The next disruption of the music industry?


Another short - and probably incorrect - prediction about disruption.

Spotify, for all its tech, isn't magically disruptive. The business model is similar to a radio station. It pays music publishers based on what songs its listeners' request.

(This is grossly oversimplified. Stick with me.)

Spotify buys a product wholesale and then sells it retail.

This is different from, say, the original Napster which paid nothing for its product and then gave it away for free.

Is there a way to provide value to consumers and extract revenue from them, without paying for music to be produced?

What if the next Spotify could take a free product and sell it to customers? Most musicians and studio staff won't work for free. But machines will.

Algorithm generated music. Feed an AI the top 10,000 rock and roll songs and then let it spit out an infinite stream of "original" music. Assuming a good-enough AI, would people buy a subscription to it? Possibly. Lots of people use music as background noise.

With enough reinforcement from listeners - ratings, dwell time, repeat requests - a company could create an insurmountable moat around their business. They would have the most aesthetically pleasing procedurally generated music.

* [Provided records]:
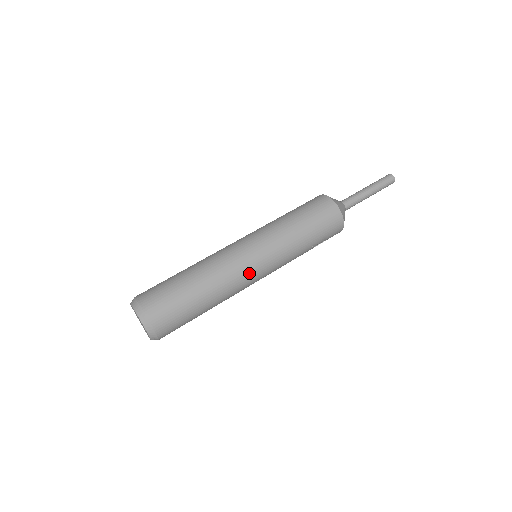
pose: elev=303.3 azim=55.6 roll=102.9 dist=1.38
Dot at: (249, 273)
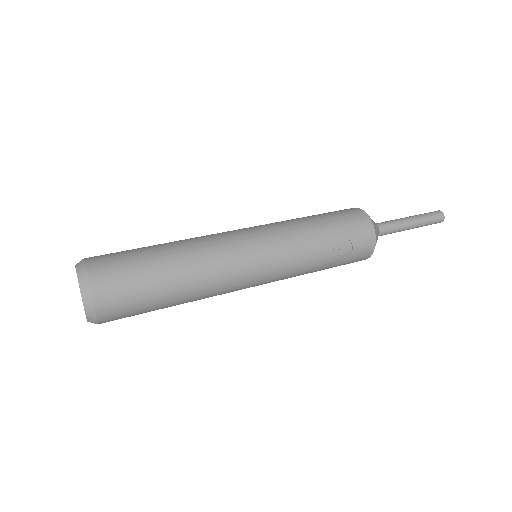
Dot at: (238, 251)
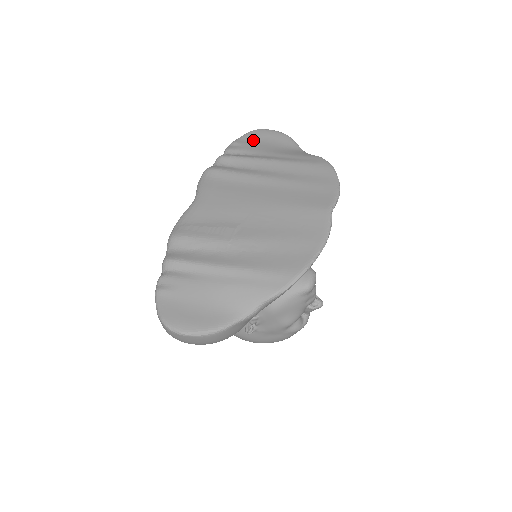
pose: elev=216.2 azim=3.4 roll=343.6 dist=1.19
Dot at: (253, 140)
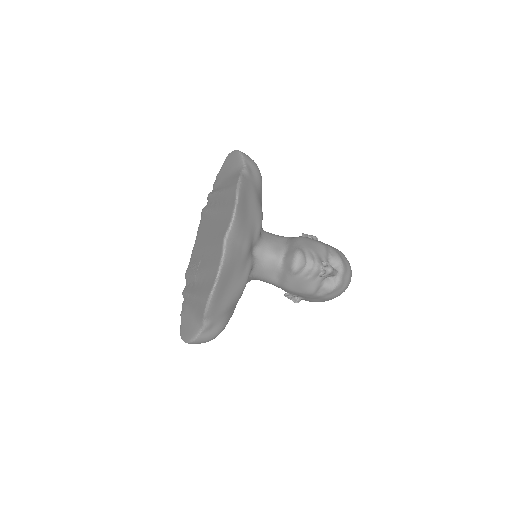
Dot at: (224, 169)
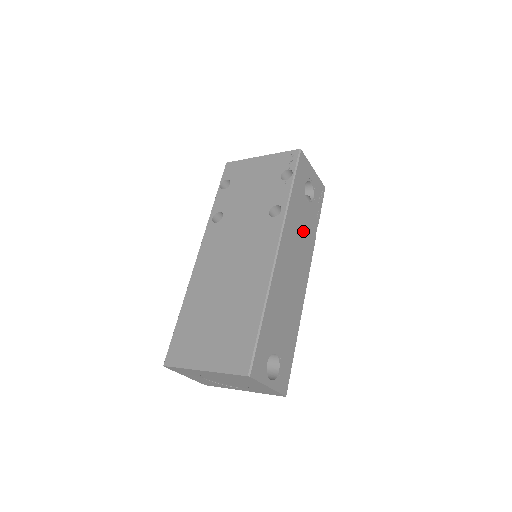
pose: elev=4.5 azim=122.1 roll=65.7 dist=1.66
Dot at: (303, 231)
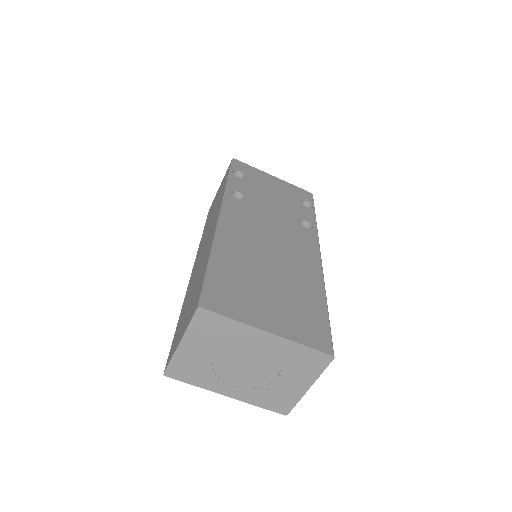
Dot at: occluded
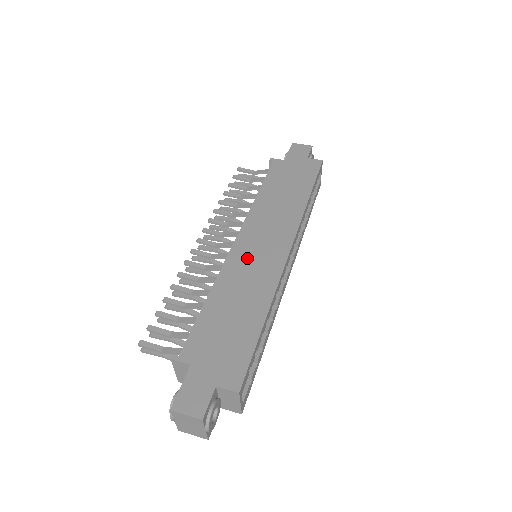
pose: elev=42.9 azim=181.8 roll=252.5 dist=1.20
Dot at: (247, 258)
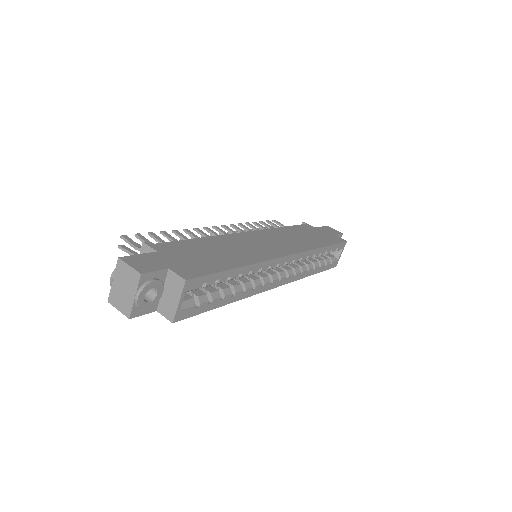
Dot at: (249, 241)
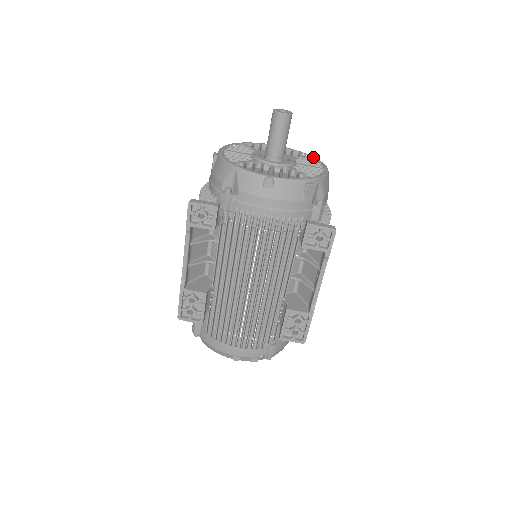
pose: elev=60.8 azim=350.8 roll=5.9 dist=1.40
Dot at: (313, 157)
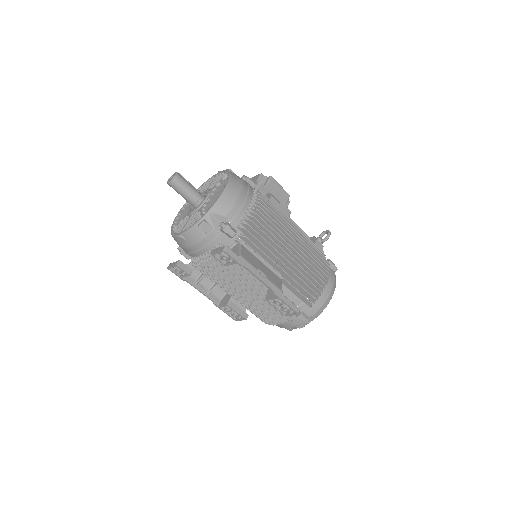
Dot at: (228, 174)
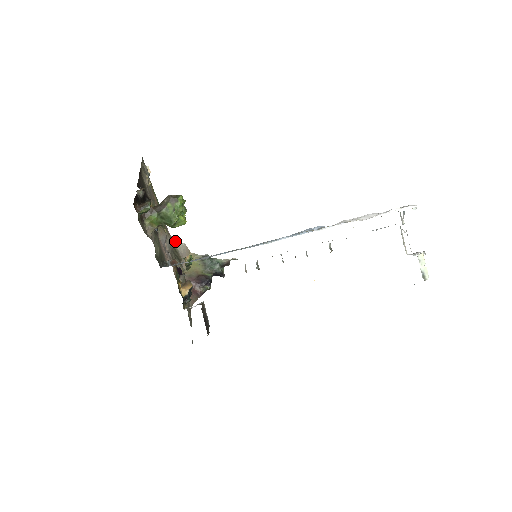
--
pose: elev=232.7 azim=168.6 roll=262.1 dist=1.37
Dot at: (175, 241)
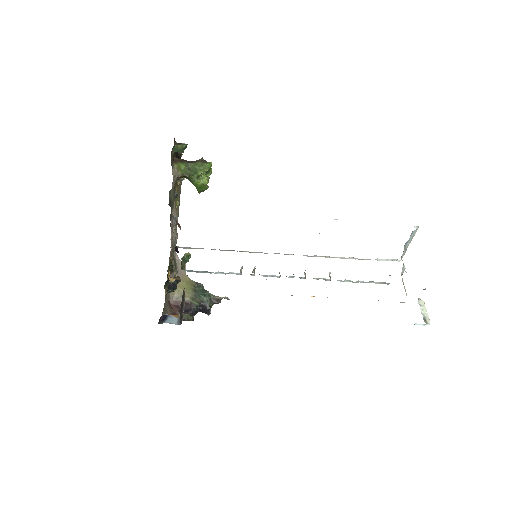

* [Requests]:
[a] In the post on the next disruption of the music industry, what kind of business is Spotify's model compared to?
[b] List every form of listener reinforcement that the post on music industry disruption gives as a way to build a moat.
[c] Extend the post on the next disruption of the music industry past its last sentence.

* [Results of the tasks]:
[a] A radio station.

[b] Ratings, dwell time, repeat requests.

[c]
Now, this ignores a lot of things about what people like about music! Plenty of people want to hear a specific band play a specific song - not even a decent cover band will do. But for those of us who just want the radio on in the background, it could be a compelling proposition.

There might be questions of copyright - especially if a model is trained on a catalogue of existing songs. People might reject the idea of paying for mechanically generated sounds.

AI isn't free. It costs money to design, train, and reinforce. But it is probably cheaper than getting humans to produce music.

It might not sound original, or amazing, or have any "humanity" behind it. But it'll be marginally cheaper and more convenient. No more having to hit the "next track" button when a band's "Jazz Odyssey" starts playing.

I'm not saying this is the future. I'm saying I expect someone to try this - or something similar - as a way to disrupt the music industry.


Although, judging by the current state of AI generated music, maybe not!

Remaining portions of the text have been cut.